Kempff was one of the few pianists of his generation who avoided ponderousness in the Moonlight’s middle movement. Perahia, too, catches well the dance’s melancholy grace and epigrammatic charm; and though his account of the Trio is properly robust, the almost hallucinatory quality Beethoven brings to the drone bass in the Trio’s concluding bars is not lost on Perahia. Thus, when the dance returns, it too appears to have taken on something of the mood of barely suppressed pain that is the sonata’s abiding characteristic.
It’s been said that the work’s undeniably angry finale tries too hard, is too repetitive. There’s no sense of that in Perahia’s reading, which has exactly the right degree of implacability, for all that he’s happy to play Beethoven’s game of false dawns with a gracious approach to the recapitulation and a decorous descent from the coda’s emblazoning high trill to the pit below. The ferocity with which the two last chords are delivered suggests, however, that the composer’s travails are not yet over.
A late chapter in this same story arrived with the composition of the Hammerklavier in 1818, by which time Beethoven had become, in JWN Sullivan’s words, ‘the great solitary’, ‘a man of infinite courage, infinite suffering’.
Much ink has been spilled on how rapidly the first movement should travel. ‘Uncommonly quick and fiery’ was Czerny’s judgement, an approach that echoes the spirit, if not the letter, of Beethoven’s hair-raising metronome mark. Artur Schnabel attempted that in his legendary HMV recording (11/36) made in exile in London in 1935, by which time the once ‘flawless’ playing (Claudio Arrau’s testimony) was no longer entirely flawless. For all his own tribulations in recent years, Perahia’s playing pretty well is. His approach to the first movement is never reckless yet it’s essentially ‘quick and fiery’, the fearless ambassador to a still untamed spirit.

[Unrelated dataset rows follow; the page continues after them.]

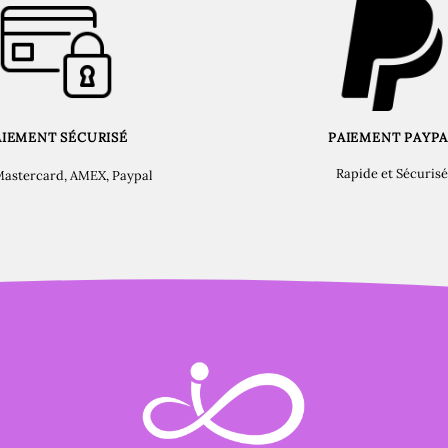
AIEMENT SÉCURISÉ
PAIEMENT PAYPA
Rapide et Sécurisé
Mastercard, AMEX, Paypal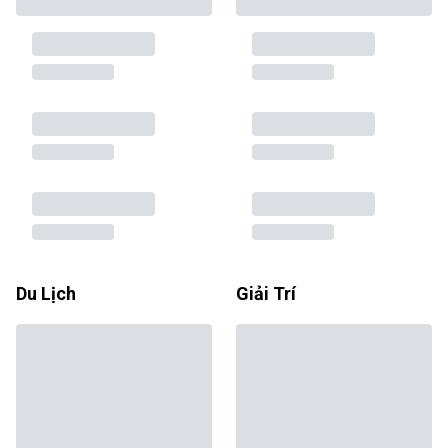
Du Lịch
Giải Trí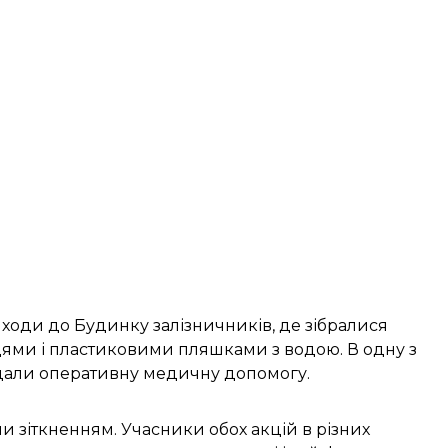
ходи до Будинку залізничників, де зібралися
цями і пластиковими пляшками з водою. В одну з
адали оперативну медичну допомогу.
и зіткненням. Учасники обох акцій в різних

Perahia is artist enough to know that great art is never, of itself, ugly. It may be Beethoven’s instinct to push every component of the dauntingly complex contrapuntal finale to its logical conclusion (and beyond) but Perahia, though honouring the intent, declines to turn the music into a rout. In matters of musical diction, lucidity matters.
Not long before the sonata’s end, Beethoven introduces a three-part fugato, a lyric inspiration of rare beauty, limpid in D. In the context of this carefully gauged programme, we might be tempted to recall the similarly precarious beauties of the C sharp minor Sonata’s opening movement – except that, for some inexplicable reason, the producers have placed the sonata after the Hammerklavier. That lapse notwithstanding, this is a disc, naturally and vividly recorded, of rare distinction and pedigree.